Use this handy calculator to determine how big of a system you need according to local weather data and electricity rates. PVWatts is a free government-provided tool to help figure out your ideal solar system size according to roof size and angle as well as house location.
On average, a 4 kWh solar system is enough for most average-sized homes, while 2-3 kWh systems are enough for smaller homes.
2. Get Permission To Install Solar
Now that you’ve planned out what you need, it’s time to get permission to actually go through with the installation. Typically, you’ll have to file building and electrical permits to be able to install a solar-electric system. This varies widely based on your municipality, so you will need to do some research on the topic.
Bear in mind that when you get the permits, you’re agreeing to an inspection of your system after installation.
If you have a homeowner’s association (HOA), you’ll need to consult with them and find out if they have requirements for solar installation. In some cases, they might require any solar systems to be installed by qualified and licensed contractors, so it’s best to find that out before you go any further.
3. Apply For Incentives
Many states have tax incentives for installing solar systems, and there’s also a federal tax credit, the ITC, which slashes your property taxes for a certain number of years. You should ask your consultant about which incentives you’re eligible for according to your region and apply for these prior to installation.
4. Get Your Solar System
While some solar systems have different equipment, the majority of them are the same, if not similar. The project may call for something not listed below because of unique factors, which is ideally where your consultant comes in handy.
Let’s go over what you need to install your solar system, including tools and other equipment.
- Scaffolding and/or ladder
- Fall arrest system
- Solar panels
- Solar panel mounting system
- Solar power inverter
- Charge controller
- Solar batteries (optional but recommended)
- Energy meter
- Roof sealant
- A licensed and qualified electrician
It’s a bummer to do a lot of the work yourself and still need a contractor’s help, but electrical work is no easy task. It is extremely complex work, and unless you’re qualified to do it, we very strongly recommend an electrician to do a lot of the wiring, grounding, and other complicated stuff.
It is well worth the cost of hiring the electrician to know that your system is wired properly, plus many localities require an electrician to do the wiring for electrical permits.
How To Install Solar Panels: A Step-By-Step Guide
Because the exact process of installing a solar system varies so much depending on your home and the system, we can’t give you a blow-by-blow of how to perform each task in the guide. For that, you’ll need to refer to your solar energy consultant or the manufacturer’s instructions provided in your solar system. Let’s get to it!
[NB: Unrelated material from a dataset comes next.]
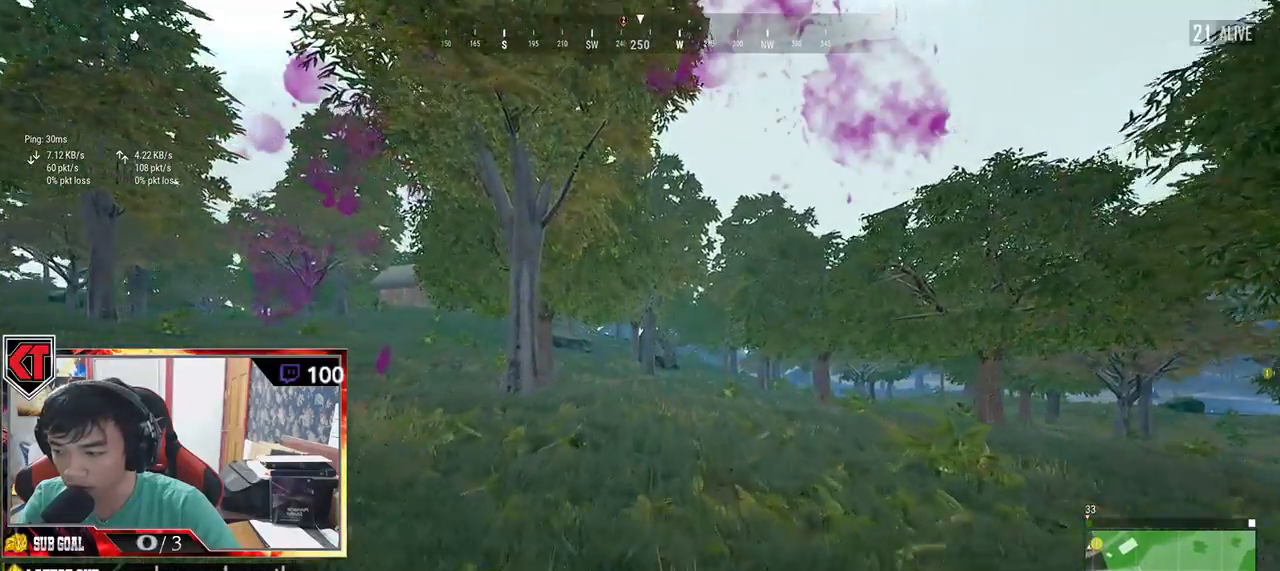
{"keys": ["shift", "w"], "mouse": [], "events": []}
1. Erect Scaffolding or Ladder Work Area
If you choose to use scaffolding, this will probably be a bit costly but much safer than using a ladder. Either way, you should be using a fall arrest harness system to secure yourself so you don’t accidentally fall and hurt yourself. Wrapping a rope around your waist doesn’t constitute a fall arrest system, either! Don’t cheap out on safety.
2. Install Solar Mounting System
This part involves physically attaching the racking or mounting system to your roof in order to support the solar panels. The mounting system is usually tilted between 18 to 36 degrees upward, depending on what your local sunlight exposure is like.
It can’t be understated how important it is to make the mounting system sturdy. Your solar panels may face some harsh weather, and the mounting system has to be durable enough to keep the whole structure in place.
After you attach the mounting system according to the manufacturer’s instructions, you need to seal around the holes in your roof. The two most common tools for the task are silicone caulking and cold-processed roofing tar.
3. Install Solar Panels
Solar panels are attached to the mount via bolts, clamps, or brackets. Regardless of which your system uses, you have to make sure the panels are securely attached to the mount. For example, if your system uses bolts you should tighten them as much as possible. You may have to wire each individual PV solar panel to adjacent panels as you place them using junction connectors.
4. Install Charge Controller
The charge controller monitors and regulates electricity flow from your panels to your inverter and if you have one, the battery bank. As such, the charge controller should be wired in between the panels and the inverter, and battery bank.
5. Install Solar Power Inverter
The solar power inverter is what converts the raw DC current generated by your panels into AC current that your home can use as power. It is very important to install the power inverter in a cool place because it can easily overheat if left on your roof with the panels. We’d recommend an attic or garage.
6. Call a Licensed Electrician To Finish Up
The rest of the installation requires grounding your solar system and connecting it to the power grid, which are very complex tasks best left to a professional. It’s also a good idea to have the electrician go over and check any wiring you’ve done yourself.
- See Also: What Are Solar Panels Made Of? What You Need To Know!
- See Also: Are Solar Panels Good for the Environment?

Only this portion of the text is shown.